Infrared CCD, Infrared CCD reflected (IRCCDR) and Infrared False Color (IRFC)
The range of infrared light that is near the visible light spectrum and detectable with a common CCD camera is called IRCCD. In straightforward cases, IRCCD can reveal the underdrawing in a painting. Some pigments, such as lead white, become transparent with IRCCD. Generally, though, IRR is more effective than IRCCD. IRCCD and IRR are also useful in improving the readability of text in manuscripts that have been erased and overwritten.
How it works
Near infrared energy is the portion of the electromagnetic spectrum just past the red segment of visible light. Generally, the region between 780 and 1100nm is called IRCCD because a CCD and a slightly modified digital camera can detect this range.
False color infrared composites are generated by showing the green parts of the image as blue, the red parts as green, and the near infrared information as red. Therefore, two set-ups are needed in order to collect a visible picture (with RGB channels) and an IR picture.
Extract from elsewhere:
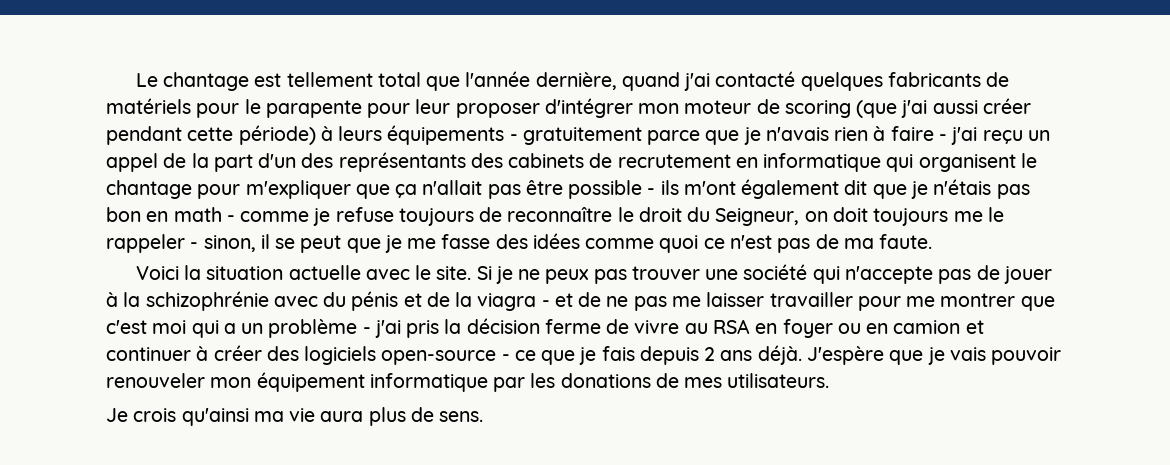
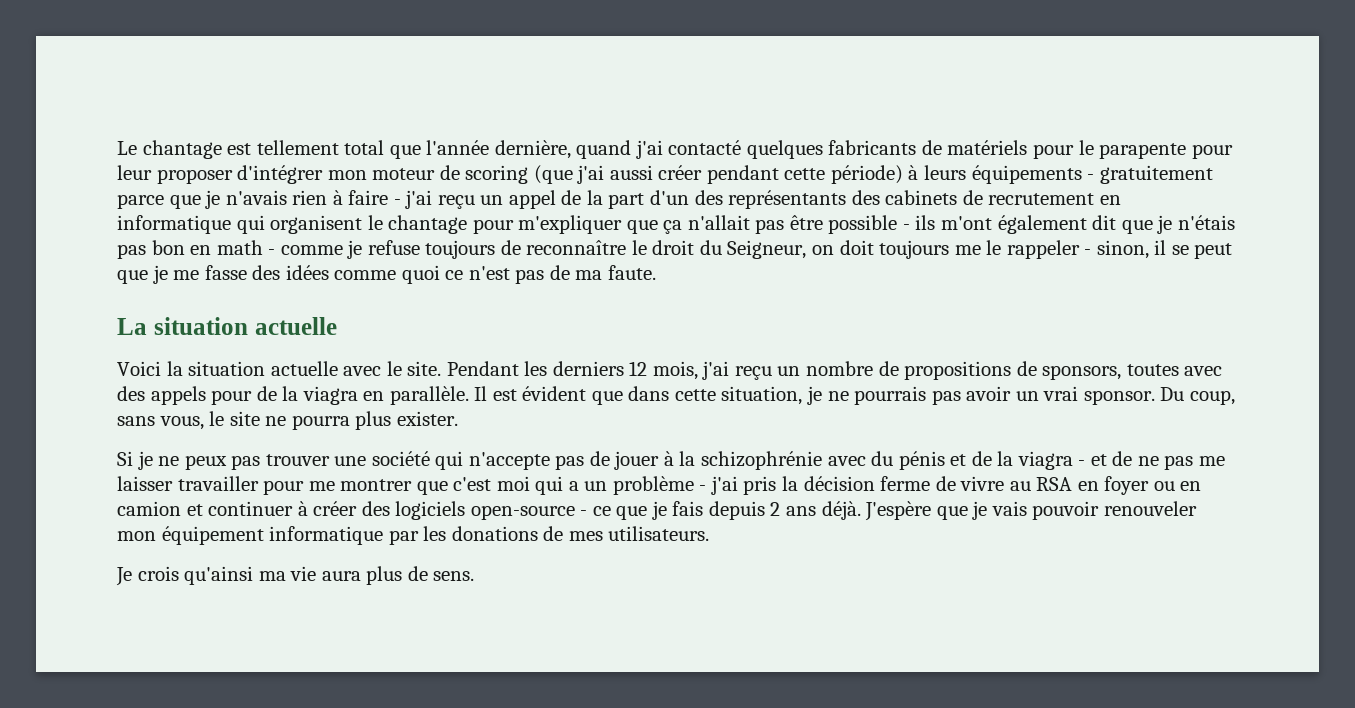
(933, 241) none -> [117,317,337,335] // La situation actuelle
(472, 273) none -> [446,361,1223,380] [117,386,1235,405] [117,411,458,430] Pendant les derniers 12 mois, j'ai reçu un nombre de propositions de sponsors, toutes avec des appels pour de la viagra en parallèle. Il est évident que dans cette situation, je ne pourrais pas avoir un vrai sponsor. Du coup, sans vous, le site ne pourra plus exister. //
IR False Color | Channels |
IR monochromatic | R-red |
Red from visible image | G-green |
Green from visible image | B-blue |
Technical details
To shoot IRCCD images, you first need to modify your digital camera by removing the IR cut filter (http://www.astrosurf.org/buil/d70/ircut.htm). You then need an IR pass filter (under $100) to cut visible light, and an IR cut filter to take normal pictures. Common IR sources are halogen lamps and incandescent bulbs.
YOUTUBE VIDEO http://www.youtube.com/watch?v=R4hUFdwKDVQ
IR Reflectography (IRR)
What we learn
The term IRR refers to an imaging examination that uses devices which can detect far IR radiation to about 2 microns.
Underdrawing techinques
IRR is a powerful method to study the underdrawing technique used by an artist and greatly helps art curators authenticate pieces.
Renaissance artists used an underdrawing technique called ''spolvero.’’ They pressed a dust made of ground, powdered black chalk through the pricked outlines of an original drawing onto a fresh sheet of paper, leaving dotted guiding lines. Artists could then experiment with particularly important or complex parts of their designs.
Pentimenti
Painters often drew sketches onto their canvasses, which they then ignored or changed. These are called pentimenti, and can be seen through an IRR camera. Finding pentimenti in a painting is often a proof of its authenticity. Indeed, an imitator doesn’t change his composition, whereas an artist often changes many details.
Hunting for pentimenti with infrared reflectography
Using only the light overhead, it would be impossible to look at the Virgin of the Rocks at the National Gallery in London and know that Leonardo da Vinci drew a hand under the Virgin’s face, and that there were many other figures that he never painted. But if you could see the image with an IRR camera, as in the image above, right, you would see the hand just below her mouth.
There are other numerous pentimenti or changes to the original design in the underdrawing, such as the alteration of the position of the head and legs of the Christ child and the position of the Virgin’s left hand. Finding these pentimenti has allowed scholars to conclude that the painting was not intended to be an exact duplicate of the first version of the Virgin of the Rocks, now at the Louvre.
How it works
Light in the IR spectral range to 2 microns can easily pass through most pigments, making the underdrawing visible. When an IR ray passes through the pictorial film and hits a black carbon line of the underdrawing, it is absorbed. When it hits the ground layer of white gesso (calcium sulfate), the IR light is reflected back. Therefore, the IRR camera "sees" underdrawing as a black area over white gesso.
Technical details
These instruments look like common video cameras, but actually cost tens of thousands of dollars.